Long-odds prediction for the 2011 Consumer Electronics Show: the mobile phone will be the set top box. Expect a prototype that tethers a large screen display to a media-rich smart phone. You walk in the room and your stuff appears on the screen. You will only have one channel and it will be whatever you want to watch, where ever you happen to be.

If someone doesn’t roll it out here in Las Vegas this week, you’ll see it shortly from Apple (which is too hip to hang at CES these days) or at a mobile phone event in someplace like Barcelona or Orlando or San Diego, at the latest.
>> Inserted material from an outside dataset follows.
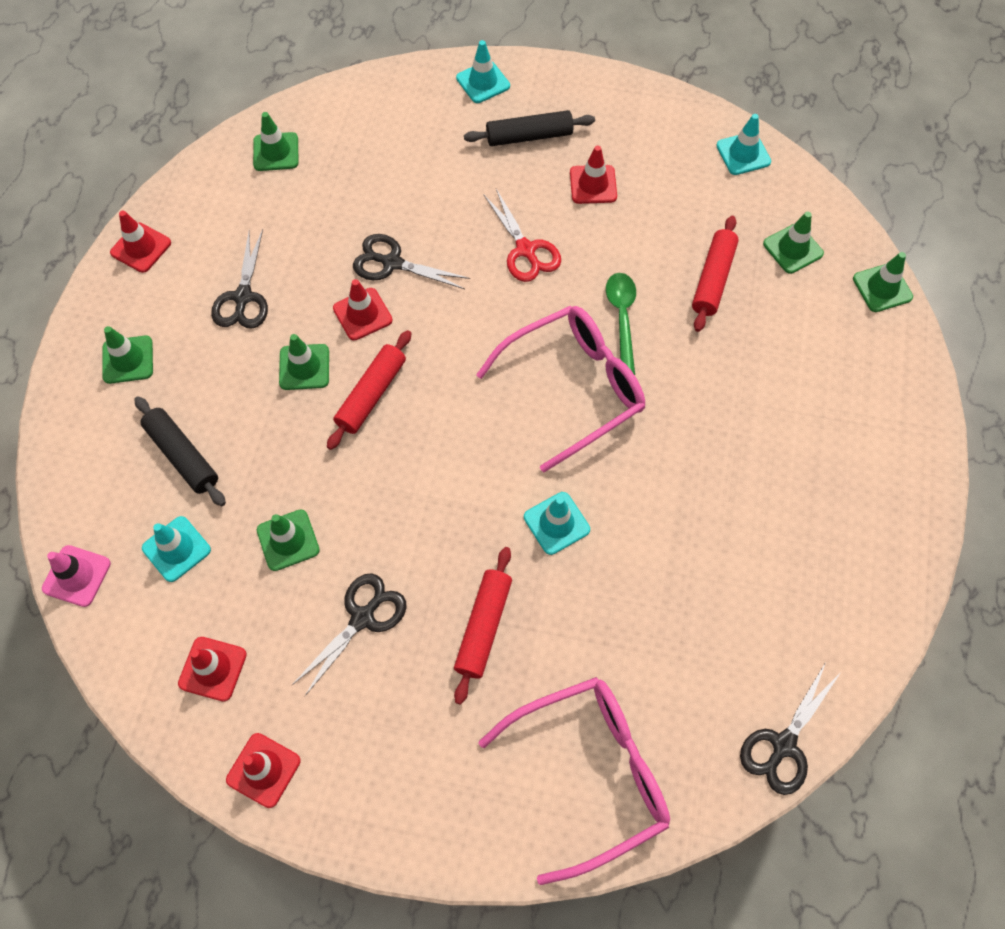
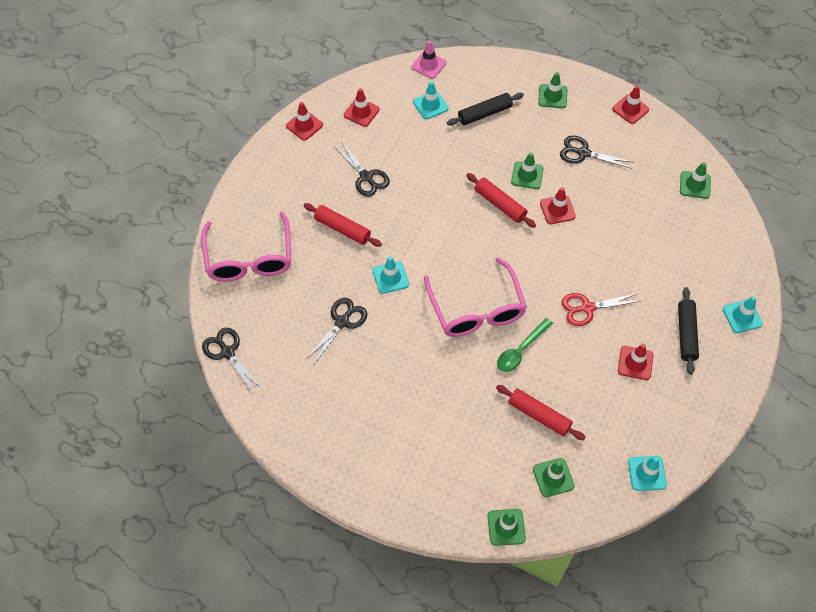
camera: 105 degrees right, 5 degrees down
green traffic cone [257,510,320,571] -> none
black scissors [353,234,470,289] -> black scissors moved to [305,298,368,364]
green spoon [606,273,636,375] -> green spoon turned 120 degrees clockwise [497,318,553,372]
CES starts rolling with press conferences, briefings and product previews. Tuesday is actually pre-Press day – the big boys strut their stuff on Wednesday – but it’s turning into the most interesting day of the show. ASUS began holding its press event on Tuesday a couple of years ago, and MSI joined in. CES Unveiled, which is the official small company press group-grope, also happens Tuesday. By the end of the day, it’ll be pretty clear what the high tech buzz will be for the coming week.
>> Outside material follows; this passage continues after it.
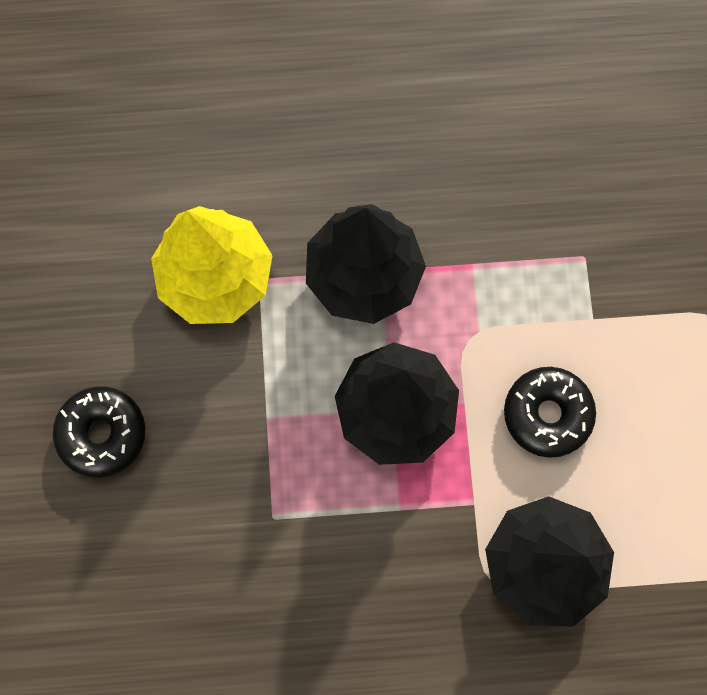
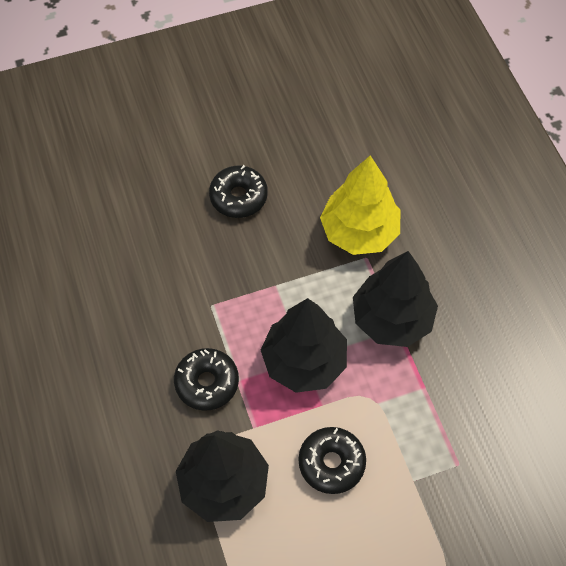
camera: 75 degrees right, 15 degrees down
none -> black donut [174,348,239,411]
ASUS seems to be trying to position itself as another Apple, talking more about design than technology. It’s not quite in Apple’s league yet, but fresh designs do set it apart from the mainline CE companies. Even Sony looks grey-suit by comparison. MSI seems to be following ASUS’s lead, promising a media extravaganza.

My bet is that ASUS will introduce nicely designed computers and an iPad knock-off that misses on functionality but comes in a couple hundred bucks under Apple. It will then immediately suck the air out of its real product announcements by hyping photoshopped pictures of concept designs that look rad but will never make it to the prototype stage, let alone a production line. MSI will then throw a big party, show off some solid but not bleeding edge products and wonder why ASUS gets better coverage.

More predictions for the coming days…

  • Everyone will promise an iPad clone of one kind or another. None will come close to the integrated elegance of Apple’s product, but buried deep underneath the me-too crowd will be one or two innovations from unknown players with star potential.
  • At least one company will set itself up for iPad-like success or PlasticLogic-like embarrassment by showing a tablet that combines a next-gen e-reader’s thin, light form factor and low power consumption with a touch-screen and basic productivity apps.
  • Cisco will once again offer the show’s most autistic press non-conference and walk away patting itself on its corporate back.
  • The big, old school CE players will showcase the usual upgrades of existing product lines, but won’t have anything truly new to offer.
  • The wild card will be the CE company that finally figures out a usable user interface for IPTV. Thomson’s Joe Clayton was right fifteen years ago when he called video navigation the coming killer app of the 21st Century. We’re still waiting.
  • Look for bigger, brighter displays and fewer boxes. All the electronics for everything worth shipping to a store can pretty much fit onto a couple of circuit boards and into the case of any consumer-grade display.
  • Expect less emphasis on company app stores and more on turn-it-on-and-use-it functionality. Last year, CE companies flogged dozens of partnerships with high profile consumer brands. Not because consumers wanted it, but because they couldn’t think of anything else to say. This year they’ll have a better idea of the customer experience they’re actually trying to sell.
  • Last year, the cool new thing was bleeding edge input devices that responded to waving fingers and heavy breathing. Good stuff and there will be more of it this year, in productized form.

We’ll know soon enough. The fun is about to begin.